Silly Season is upon us

10 August 2015

Every August news readers are treated to media mayhem that since 1891 has been dubbed ‘silly season.’

As the governments, courts and national administration take summer holidays the scheduled flow of political and courts news is interrupted. But most national news media does not shrink in size and silly season means there are extra spaces and airtime to fill. Surveys, pseudo-science and weather watching suddenly rise up the news values hierarchy and some have even noted more relaxed journalistic interviewing styles.

Newspapers run stories that at any other time of the years would be too far down the news values hierarchy to get a look-in leaving bemused readers occasionally asking, “Is this news?” But in the absence of the dependable flow from official sources attention turns to the other scourges in our society such as arrogant seagulls which kept much of the Irish media occupied during the 2014 season.

Ireland and UK are not the only countries to suffer silly season, the Germans have ‘Sommerloch’, in Sweeden, ‘nyhetstorka’ and France, Poland, Denmark all have similar (somewhat) affectionate terms for it.

So while the reading public occasionally roll their eyes, behind the news desk the routine is disrupted with the loss of a constant supply of serious sources. Some think silly season is limited to local news, it is occasionally used as a dig at other reporters, while others have embraced it for what it is, tongue firmly in cheek.

So what should we make of silly season?

It’s not as bad as it sounds. In fact, it has yet to be quantified in Ireland or the UK. Even the Newspapers Handbook, an entry point for journalism studies refers to it only as ‘supposed’. It is not definitive that there is an increase in the numbers of more frivolous news articles, it may also be that in the absence of politics and courts news, are attention is drawn to more frivolous stories.

But even in the absence of hard data anyone who has worked in a newsroom plans for the summer loss of parliamentary and court reports as well as prepares for summer holidays making less commentators available. News media do not lose its overall character and hard news still leads the day.

In general, light-hearted news peppers the hard news in daily media, it operates as an antidote. And not all news is negative, an event just has to deviate from the norm, good or bad, to qualify. The key is not trying to make silly news serious, but to take it as it is. Seagulls stealing lunches should not be met with the same outrage as political misconduct, this is when silly season gets really silly.

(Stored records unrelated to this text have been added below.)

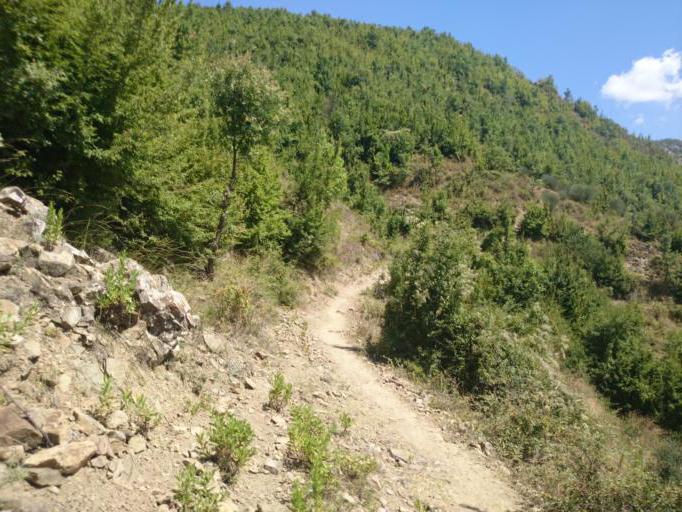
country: AL
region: Elbasan
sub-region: Rrethi i Elbasanit
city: Shushice
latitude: 41.0609
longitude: 20.1386
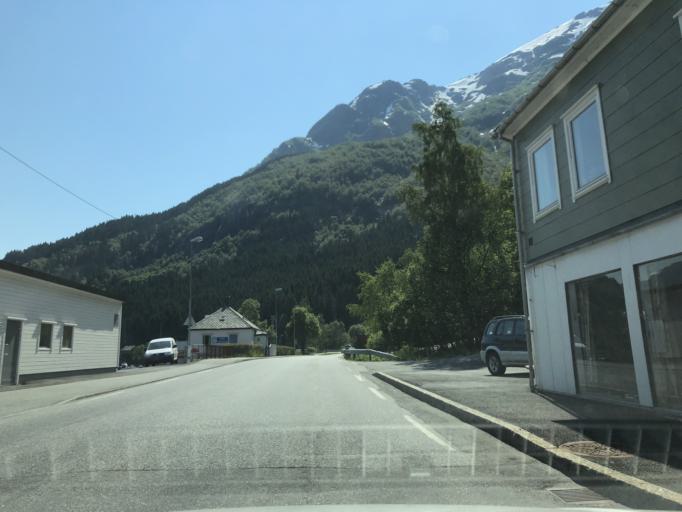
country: NO
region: Hordaland
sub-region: Odda
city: Odda
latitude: 60.0815
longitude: 6.5307
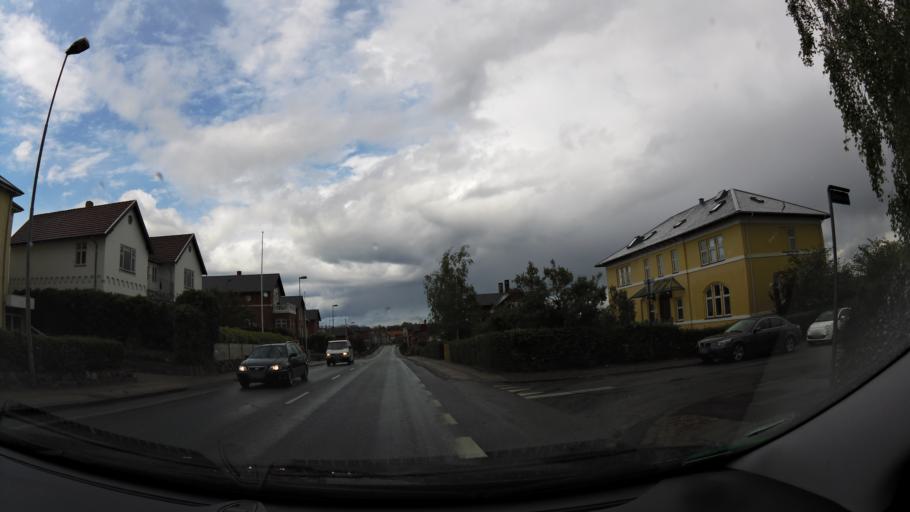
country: DK
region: South Denmark
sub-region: Nyborg Kommune
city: Nyborg
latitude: 55.3061
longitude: 10.7843
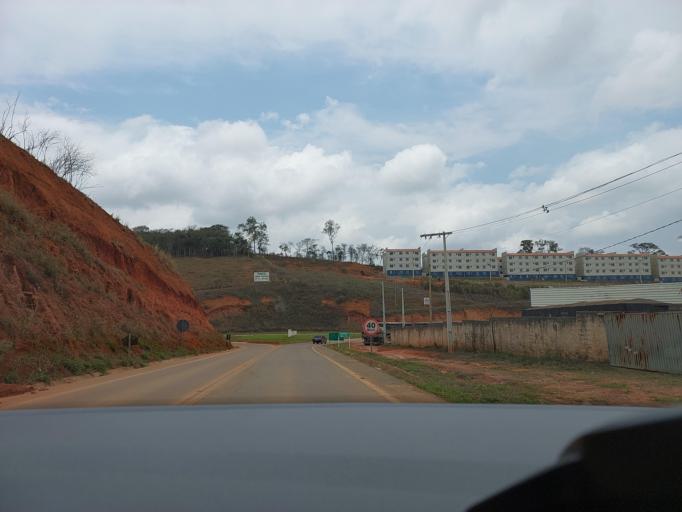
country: BR
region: Minas Gerais
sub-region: Ponte Nova
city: Ponte Nova
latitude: -20.3947
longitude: -42.8715
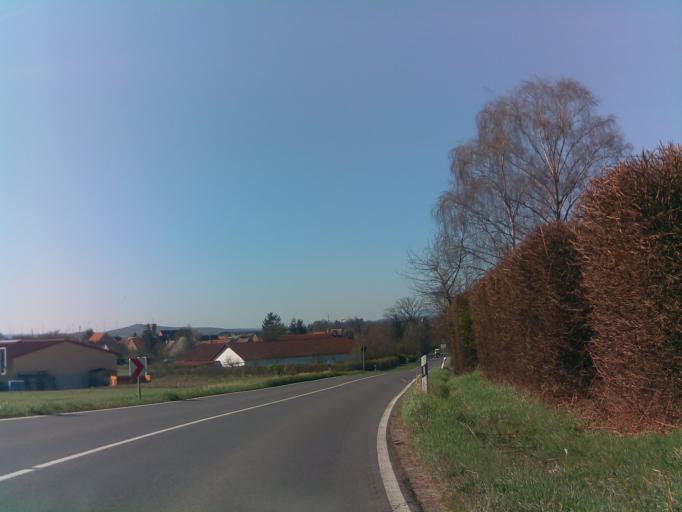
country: DE
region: Rheinland-Pfalz
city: Kongernheim
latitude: 49.8509
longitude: 8.2509
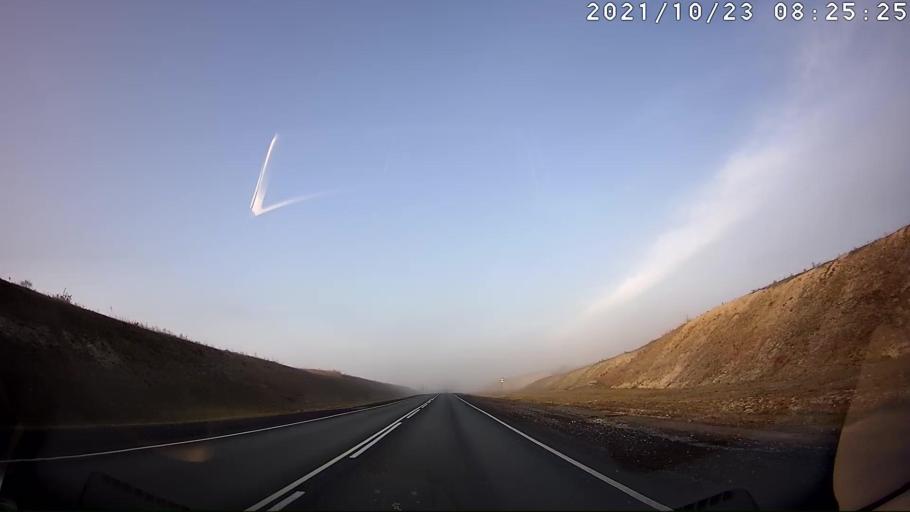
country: RU
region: Saratov
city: Sennoy
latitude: 52.1389
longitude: 46.8827
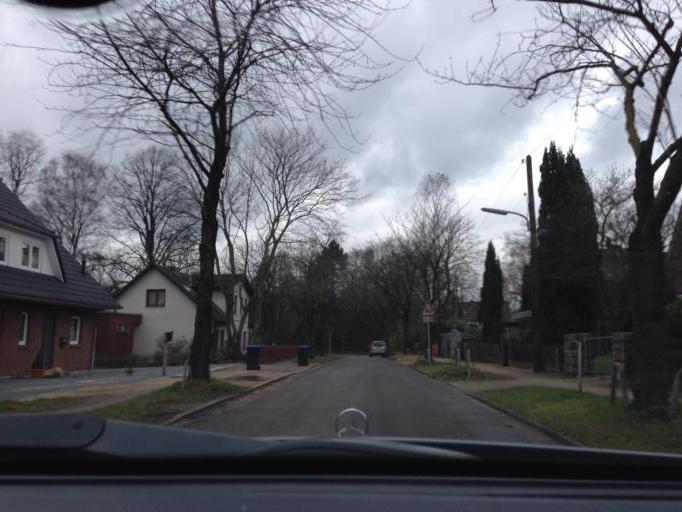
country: DE
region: Hamburg
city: Farmsen-Berne
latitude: 53.5867
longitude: 10.1142
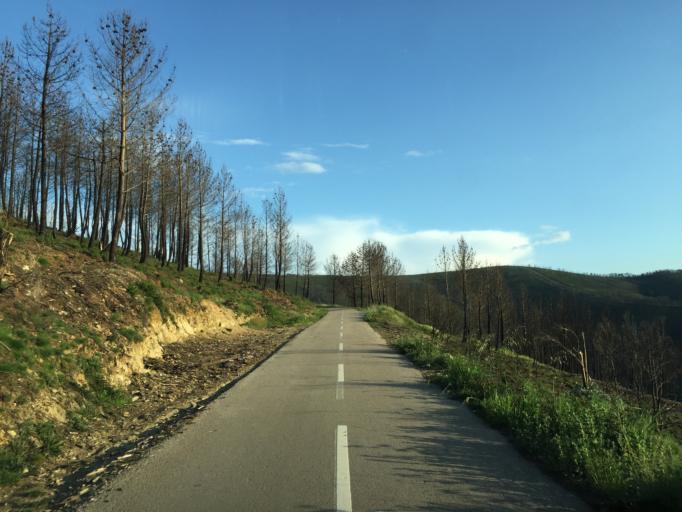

But it is what it is, the government take and break, as do the courts and you cannot report on the institutions that are not operating. And yes, somewhere in this lacuna stories about thieving seagulls seem to get more traction than they normally would.

Critics of silly season say it highlights the degree of reliance on official news sources. Examples of soft news stories are perceived as the loss of basic journalistic skills to self-generate hard news or worse regarded as ignoring the opportunity to source alternative viewpoints on more serious issues.

But without any institutional or structural changes that will bring this 200 year old supposed season to an end, silly season whether real or imagined, is here to stay.